The Nation of Islam has a sports blog (Hat tip: Three Sources) and it is a riot. I thought the nonsense at the Stormfront (not linking, I tired of their schtick when I linked to them last time) site was offensive and ridiculous. Get a load of this (which at first I thought might be parody):

White devils on ice. Whirling dervishes on skates. White athletes propelled and assisted by physics to speeds they can not reach on land. The ice. The last refuge and hiding place of the white athlete.

Relegated to minority status in most team sports, the white athlete has retreated to frozen water as a means of preserving his one “major” remaining sports league. Knowing full well the Negro athlete has a traditional distaste for performing on or in water. After all, it was across a great body of water the Negro was shanghaied and stolen.

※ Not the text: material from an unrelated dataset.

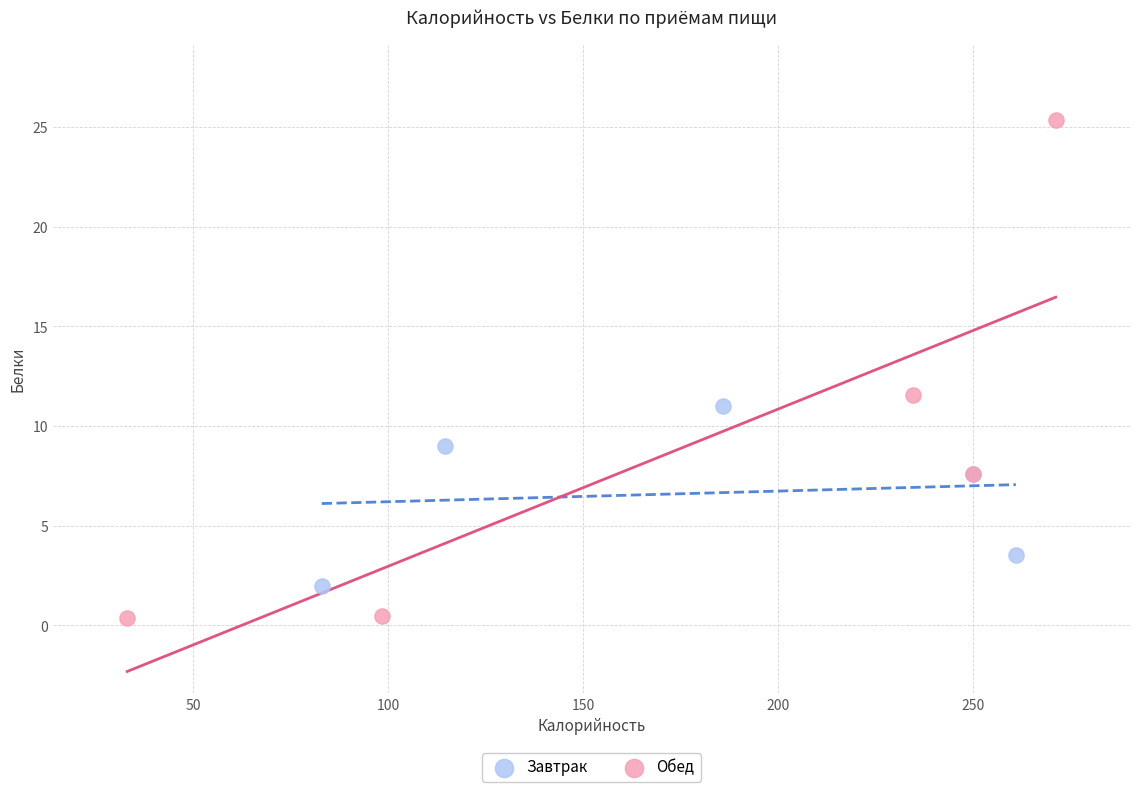

Which series reaches the minimum Y coordinate?

Обед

Hey, wasn’t Al Campanis fired for saying something about African Americans and water?

As Negroes, we turned our attention to NASCAR, hoping that Jay-Z or Carmello Anthony would invest in the future of Negro America by developing a racing team to return the world of autoracing to the original human. While our eyes were diverted, the white devil sprung into action.

Hockey players agreed to pay cuts. A new network was conjured to carry the “sport”. And, like the rebirthed spawns of satan, the return. Brawling, bearded and unevolved monoliths reappeared from the frozen northern wasteland.

For those not getting it, the original human is one of African ancestry and the unevolved are white people, though by the terms own reckoning aren’t we all of African ancestry? It seems the view is that whites and other races are being driven from sports because of their inherent inferiority.

Check out the first post from this pocket of racial hatred:

A resounding “good day” from the Nation of Islam, as we pursue or path of righteousness and brotherhood by venturing into the world of sports.Anticipate a view of the sports world through the eyes of the original members of the Tribe of Shabazz.

As the original humans, the view through our eyes is the only authentic view.

In the words of the Honorable Elijah Muhammad: “We don’t hate white folk. We just don’t like ‘em much.”